The Big Ten polls have Obama ahead by double digits in ten Midwestern states: he leads by 10 in Indiana, 11 in Pennsylvania, 12 in Ohio, 13 in Wisconsin and Iowa, 19 in Minnesota, 22 in Michigan, and 29 in Illinois.
Quinnipiac has Obama ahead by 14 points in Ohio, 13 points in Pennsylvania, and 5 points in Florida.
The thing to recognize about polls like these is that they may tell us less about the individual states and more about where the particular pollsters are calibrating the horse race. The numbers you see in our current state-by-state projections assume that Obama will ultimately prevail on election day by about 5 points.
But what if Obama were to win by 10 or more points instead, where several pollsters now have the race? You'd probably see results which look something like these.
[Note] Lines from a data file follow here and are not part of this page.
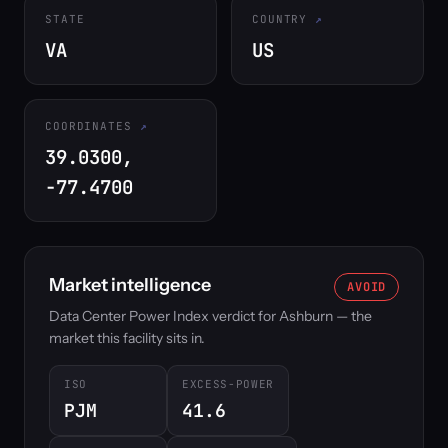
STATE
COUNTRY
VA
US
COORDINATES
39.0300,
-77.4700
Market intelligence
AVOID
Data Center Power Index verdict for Ashburn — the
market this facility sits in.
ISO
EXCESS-POWER
PJM
41.6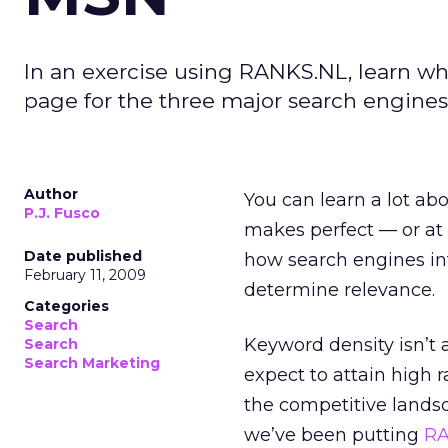
In an exercise using RANKS.NL, learn w
page for the three major search engines. 
Author
You can learn a lot ab
P.J. Fusco
makes perfect — or at 
Date published
how search engines in
February 11, 2009
determine relevance.
Categories
Search
Keyword density isn’t 
Search
Search Marketing
expect to attain high 
the competitive landsc
we’ve been putting
RA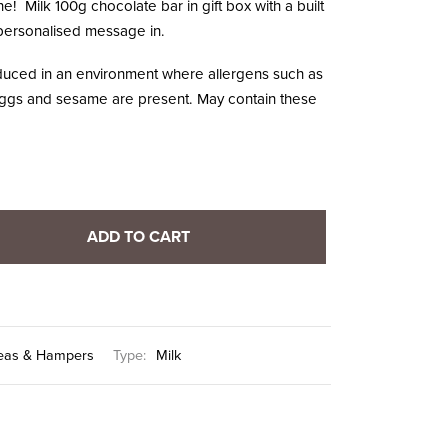
 one! Milk 100g chocolate bar in gift box with a built
r personalised message in.
oduced in an environment where allergens such as
, eggs and sesame are present. May contain these
ADD TO CART
Ideas & Hampers
Type:
Milk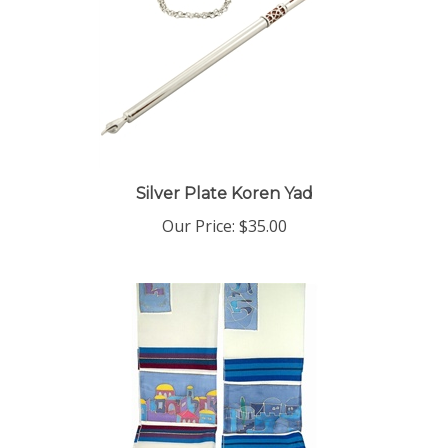
Silver Plate Koren Yad
Our Price:
$35.00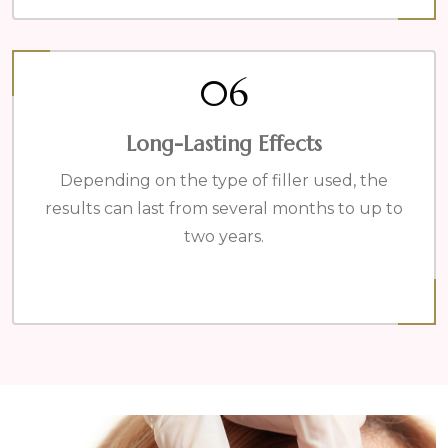
06
Long-Lasting Effects
Depending on the type of filler used, the
results can last from several months to up to
two years.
So the best way to regard these numbers is in the same way that you might have regarded the Pew poll from earlier this week, which had Obama at a +14 nationally. If you regarded that number as an outlier -- and I wouldn't blame you one bit if you did -- you should probably regard these numbers as outliers too. If you regarded that number not so much as an outlier but as a best-case scenario -- and that's how I tend to regard it -- you should probably regard these numbers as a best-case scenario also.
With that said, the trendlines in these polls are interesting. Quinnipiac has had a slight (1-2 point) Democratic lean this election cycle, but only in the last month or so have they started to produce some of these "shock and awe" numbers for Obama. And when the first round of Big Ten polling was conducted in mid-September, it had not been particularly favorable to Obama.